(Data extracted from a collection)
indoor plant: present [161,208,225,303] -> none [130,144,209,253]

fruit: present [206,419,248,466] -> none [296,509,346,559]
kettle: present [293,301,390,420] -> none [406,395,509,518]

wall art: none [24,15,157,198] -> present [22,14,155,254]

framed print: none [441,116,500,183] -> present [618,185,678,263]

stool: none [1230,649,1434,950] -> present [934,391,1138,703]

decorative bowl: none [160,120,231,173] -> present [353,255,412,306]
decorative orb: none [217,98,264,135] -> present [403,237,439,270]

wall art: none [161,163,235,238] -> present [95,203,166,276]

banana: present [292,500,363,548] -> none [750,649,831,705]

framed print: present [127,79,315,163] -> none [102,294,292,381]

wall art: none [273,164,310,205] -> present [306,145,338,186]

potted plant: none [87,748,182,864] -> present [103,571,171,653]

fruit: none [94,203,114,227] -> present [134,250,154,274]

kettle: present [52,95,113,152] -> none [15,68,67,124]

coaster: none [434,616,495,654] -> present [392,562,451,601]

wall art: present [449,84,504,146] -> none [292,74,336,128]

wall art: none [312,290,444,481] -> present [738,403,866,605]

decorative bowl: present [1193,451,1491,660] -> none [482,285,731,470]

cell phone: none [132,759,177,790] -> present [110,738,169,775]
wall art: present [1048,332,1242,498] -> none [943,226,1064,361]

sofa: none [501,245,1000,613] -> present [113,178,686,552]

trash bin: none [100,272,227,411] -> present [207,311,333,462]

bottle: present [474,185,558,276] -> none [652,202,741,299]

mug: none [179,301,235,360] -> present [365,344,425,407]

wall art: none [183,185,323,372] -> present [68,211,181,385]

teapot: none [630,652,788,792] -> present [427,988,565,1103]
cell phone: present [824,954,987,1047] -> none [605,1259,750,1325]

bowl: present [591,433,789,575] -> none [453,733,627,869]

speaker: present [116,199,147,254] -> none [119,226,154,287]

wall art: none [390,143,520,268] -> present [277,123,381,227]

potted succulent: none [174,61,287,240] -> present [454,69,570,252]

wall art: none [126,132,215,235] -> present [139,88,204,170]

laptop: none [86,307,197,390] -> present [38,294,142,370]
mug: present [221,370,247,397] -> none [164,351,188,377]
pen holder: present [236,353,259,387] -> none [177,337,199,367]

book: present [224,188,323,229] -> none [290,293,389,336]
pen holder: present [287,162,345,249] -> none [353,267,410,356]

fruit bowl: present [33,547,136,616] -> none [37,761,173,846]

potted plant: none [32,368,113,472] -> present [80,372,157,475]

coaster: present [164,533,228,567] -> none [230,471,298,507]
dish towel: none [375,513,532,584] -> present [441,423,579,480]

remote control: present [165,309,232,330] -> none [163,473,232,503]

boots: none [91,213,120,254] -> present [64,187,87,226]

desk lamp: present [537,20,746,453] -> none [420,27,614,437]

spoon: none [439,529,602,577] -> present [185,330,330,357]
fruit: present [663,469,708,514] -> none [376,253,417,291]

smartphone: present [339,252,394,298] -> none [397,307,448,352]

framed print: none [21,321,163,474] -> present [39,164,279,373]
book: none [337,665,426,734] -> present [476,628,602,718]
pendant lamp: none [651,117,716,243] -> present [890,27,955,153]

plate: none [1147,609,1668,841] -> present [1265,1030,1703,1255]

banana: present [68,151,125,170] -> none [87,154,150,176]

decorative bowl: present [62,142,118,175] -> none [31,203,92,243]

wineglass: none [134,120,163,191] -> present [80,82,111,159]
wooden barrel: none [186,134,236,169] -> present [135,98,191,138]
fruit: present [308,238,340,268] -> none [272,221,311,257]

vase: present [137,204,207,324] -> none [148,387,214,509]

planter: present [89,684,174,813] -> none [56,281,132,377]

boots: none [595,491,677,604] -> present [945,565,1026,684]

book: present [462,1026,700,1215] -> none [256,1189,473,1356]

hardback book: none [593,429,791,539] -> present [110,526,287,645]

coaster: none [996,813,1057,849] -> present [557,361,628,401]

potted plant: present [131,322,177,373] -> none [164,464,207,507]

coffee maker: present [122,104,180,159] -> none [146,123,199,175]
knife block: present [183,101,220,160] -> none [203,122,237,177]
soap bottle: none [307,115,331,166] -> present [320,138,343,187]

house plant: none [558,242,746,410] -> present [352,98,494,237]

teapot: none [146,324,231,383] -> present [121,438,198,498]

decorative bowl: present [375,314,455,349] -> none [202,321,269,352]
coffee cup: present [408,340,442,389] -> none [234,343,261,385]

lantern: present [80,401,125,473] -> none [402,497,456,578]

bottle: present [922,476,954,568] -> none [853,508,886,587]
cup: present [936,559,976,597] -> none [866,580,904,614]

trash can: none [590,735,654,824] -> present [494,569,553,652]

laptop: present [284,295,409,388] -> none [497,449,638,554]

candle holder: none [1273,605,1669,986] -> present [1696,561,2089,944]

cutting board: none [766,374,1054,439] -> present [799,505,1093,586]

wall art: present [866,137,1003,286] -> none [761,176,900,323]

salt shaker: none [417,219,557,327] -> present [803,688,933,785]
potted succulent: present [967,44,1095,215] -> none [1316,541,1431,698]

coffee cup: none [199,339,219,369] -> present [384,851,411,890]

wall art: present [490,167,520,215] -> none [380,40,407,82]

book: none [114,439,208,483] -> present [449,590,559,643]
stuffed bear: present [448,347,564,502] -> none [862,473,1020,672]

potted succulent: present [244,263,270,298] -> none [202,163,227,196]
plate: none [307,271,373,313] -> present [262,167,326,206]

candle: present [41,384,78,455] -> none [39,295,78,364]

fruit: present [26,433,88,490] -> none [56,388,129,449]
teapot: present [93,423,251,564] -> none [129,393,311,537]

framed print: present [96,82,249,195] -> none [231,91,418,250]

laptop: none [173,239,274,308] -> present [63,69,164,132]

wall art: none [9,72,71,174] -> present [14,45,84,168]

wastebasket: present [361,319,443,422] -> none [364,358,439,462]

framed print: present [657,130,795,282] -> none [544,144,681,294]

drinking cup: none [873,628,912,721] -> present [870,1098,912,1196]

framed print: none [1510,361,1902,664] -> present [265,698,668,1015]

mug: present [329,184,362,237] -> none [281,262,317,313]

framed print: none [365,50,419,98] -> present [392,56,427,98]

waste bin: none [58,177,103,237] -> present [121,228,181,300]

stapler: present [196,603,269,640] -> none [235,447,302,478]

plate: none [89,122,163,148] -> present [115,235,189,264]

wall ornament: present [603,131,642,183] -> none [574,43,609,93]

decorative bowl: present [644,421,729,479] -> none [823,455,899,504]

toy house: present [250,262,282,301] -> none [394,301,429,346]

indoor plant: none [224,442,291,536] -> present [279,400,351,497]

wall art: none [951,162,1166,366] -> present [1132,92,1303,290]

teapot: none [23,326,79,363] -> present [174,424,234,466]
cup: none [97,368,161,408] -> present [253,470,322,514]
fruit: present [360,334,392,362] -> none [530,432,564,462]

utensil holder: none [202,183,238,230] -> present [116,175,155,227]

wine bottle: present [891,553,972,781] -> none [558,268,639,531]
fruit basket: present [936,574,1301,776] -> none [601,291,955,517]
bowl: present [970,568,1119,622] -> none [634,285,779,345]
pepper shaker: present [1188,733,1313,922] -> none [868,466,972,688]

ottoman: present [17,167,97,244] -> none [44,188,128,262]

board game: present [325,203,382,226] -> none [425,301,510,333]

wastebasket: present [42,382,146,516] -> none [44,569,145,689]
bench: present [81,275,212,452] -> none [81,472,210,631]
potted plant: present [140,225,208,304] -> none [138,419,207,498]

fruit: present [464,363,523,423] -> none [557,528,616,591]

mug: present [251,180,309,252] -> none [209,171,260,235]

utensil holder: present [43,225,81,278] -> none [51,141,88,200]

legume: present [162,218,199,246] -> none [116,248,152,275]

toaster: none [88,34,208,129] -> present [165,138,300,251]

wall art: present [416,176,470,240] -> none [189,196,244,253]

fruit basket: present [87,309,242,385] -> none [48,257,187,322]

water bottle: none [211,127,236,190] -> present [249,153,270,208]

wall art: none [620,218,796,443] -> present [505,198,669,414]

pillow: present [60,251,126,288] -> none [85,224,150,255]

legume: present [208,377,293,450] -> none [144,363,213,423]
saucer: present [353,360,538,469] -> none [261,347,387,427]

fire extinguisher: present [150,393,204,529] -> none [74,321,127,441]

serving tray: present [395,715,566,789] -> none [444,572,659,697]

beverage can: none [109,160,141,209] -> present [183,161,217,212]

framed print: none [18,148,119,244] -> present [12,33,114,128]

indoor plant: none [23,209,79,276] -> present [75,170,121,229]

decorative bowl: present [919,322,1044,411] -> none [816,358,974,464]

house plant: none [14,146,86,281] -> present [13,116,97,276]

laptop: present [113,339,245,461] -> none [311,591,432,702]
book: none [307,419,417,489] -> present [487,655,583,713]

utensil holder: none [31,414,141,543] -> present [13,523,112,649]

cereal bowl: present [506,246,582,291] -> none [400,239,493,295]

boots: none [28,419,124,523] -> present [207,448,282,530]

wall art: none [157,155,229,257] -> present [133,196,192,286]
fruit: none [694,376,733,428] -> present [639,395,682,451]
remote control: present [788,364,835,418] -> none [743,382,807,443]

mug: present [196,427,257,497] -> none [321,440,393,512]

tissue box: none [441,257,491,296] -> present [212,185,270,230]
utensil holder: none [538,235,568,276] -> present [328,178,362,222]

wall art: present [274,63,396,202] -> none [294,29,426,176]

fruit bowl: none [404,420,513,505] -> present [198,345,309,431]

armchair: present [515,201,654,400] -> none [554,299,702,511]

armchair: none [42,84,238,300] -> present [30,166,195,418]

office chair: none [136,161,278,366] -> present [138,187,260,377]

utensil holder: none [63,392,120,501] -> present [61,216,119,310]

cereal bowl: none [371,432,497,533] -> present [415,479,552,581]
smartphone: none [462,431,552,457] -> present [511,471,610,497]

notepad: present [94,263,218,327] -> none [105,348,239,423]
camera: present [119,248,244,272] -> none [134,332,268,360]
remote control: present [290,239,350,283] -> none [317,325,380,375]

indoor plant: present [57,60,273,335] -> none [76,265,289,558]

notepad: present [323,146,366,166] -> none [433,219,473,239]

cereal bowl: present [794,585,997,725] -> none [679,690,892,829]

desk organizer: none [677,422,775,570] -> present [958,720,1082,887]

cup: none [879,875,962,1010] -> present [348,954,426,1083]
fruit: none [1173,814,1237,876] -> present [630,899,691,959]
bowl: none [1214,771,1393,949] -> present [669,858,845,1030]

#### DIRECTIVE:
Your answer should consist of the lines from the line with "indoor plant: none [224,442,291,536]" to the line with "toaster: none [88,34,208,129]" above, repeated exactly, both ends included.

#### SOLUTION TO THIS PROBLEM:
indoor plant: none [224,442,291,536] -> present [279,400,351,497]

wall art: none [951,162,1166,366] -> present [1132,92,1303,290]

teapot: none [23,326,79,363] -> present [174,424,234,466]
cup: none [97,368,161,408] -> present [253,470,322,514]
fruit: present [360,334,392,362] -> none [530,432,564,462]

utensil holder: none [202,183,238,230] -> present [116,175,155,227]

wine bottle: present [891,553,972,781] -> none [558,268,639,531]
fruit basket: present [936,574,1301,776] -> none [601,291,955,517]
bowl: present [970,568,1119,622] -> none [634,285,779,345]
pepper shaker: present [1188,733,1313,922] -> none [868,466,972,688]

ottoman: present [17,167,97,244] -> none [44,188,128,262]

board game: present [325,203,382,226] -> none [425,301,510,333]

wastebasket: present [42,382,146,516] -> none [44,569,145,689]
bench: present [81,275,212,452] -> none [81,472,210,631]
potted plant: present [140,225,208,304] -> none [138,419,207,498]

fruit: present [464,363,523,423] -> none [557,528,616,591]

mug: present [251,180,309,252] -> none [209,171,260,235]

utensil holder: present [43,225,81,278] -> none [51,141,88,200]

legume: present [162,218,199,246] -> none [116,248,152,275]

toaster: none [88,34,208,129] -> present [165,138,300,251]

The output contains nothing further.